About Us
Foundation is developing the future of general purpose robotics with the goal to address the labor shortage.
Our mission is to create advanced robots that can operate in complex environments, reducing human risk in conflict zones and enhancing efficiency in labor-intensive industries.
We are on the lookout for extraordinary engineers and scientists to join our team.
Your previous experience in robotics isn't a prerequisite — it's your talent and determination that truly count.
We expect that many of our team members will bring diverse perspectives from various industries and fields. We are looking for individuals with a proven record of exceptional ability and a history of creating things that work.
Our Culture
We like to be frank and honest about who we are, so that people can decide for themselves if this is a culture they resonate with. Please read more about our culture here https://foundation.bot/culture.
Who should join:
- You like working in person with a team in San Francisco.

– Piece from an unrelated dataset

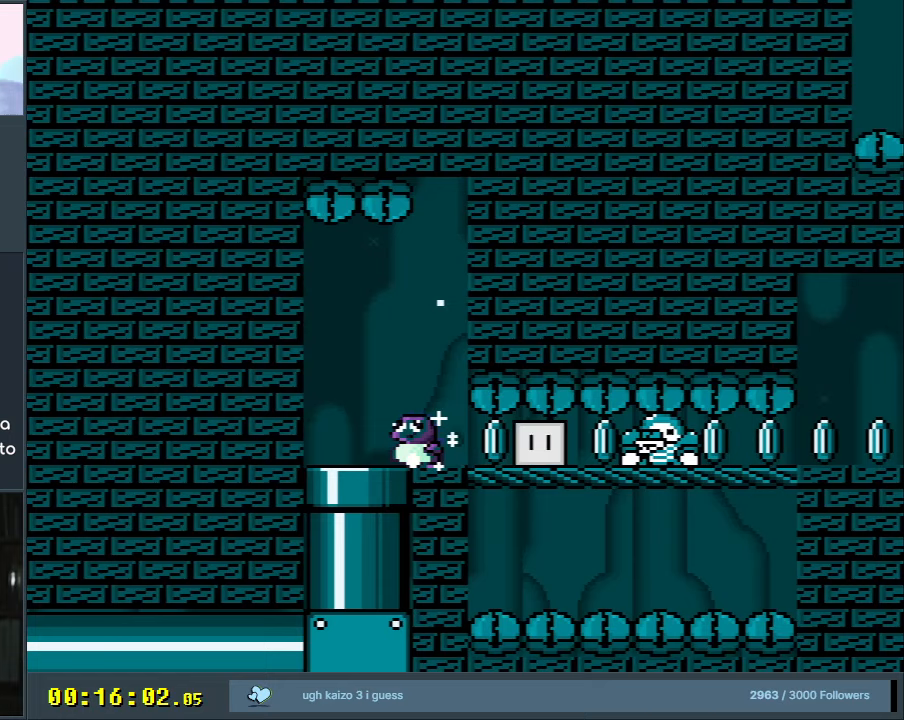
{"buttons": ["B", "Y"], "events": [[383, "DPAD_LEFT", "up"], [483, "B", "down"]]}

- You deeply believe that this is the most important mission for humanity and needs to happen yesterday.
- You are highly technical - regardless of the role you are in. We are building technology; you need to understand technology well.
- You care about aesthetics and design inside out. If it's not the best product ever, it bothers you, and you need to “fix” it.
- You don't need someone to motivate you; you get things done.
Why are We Hiring for this Role:
- Design, develop, and optimize reinforcement learning algorithms for real-time control and locomotion of humanoid robots.
- Integrate learned policies into real-world robot platforms with hardware-in-the-loop validation.
- Collaborate with mechanical, perception, and embedded systems teams to ensure tight integration between hardware and software.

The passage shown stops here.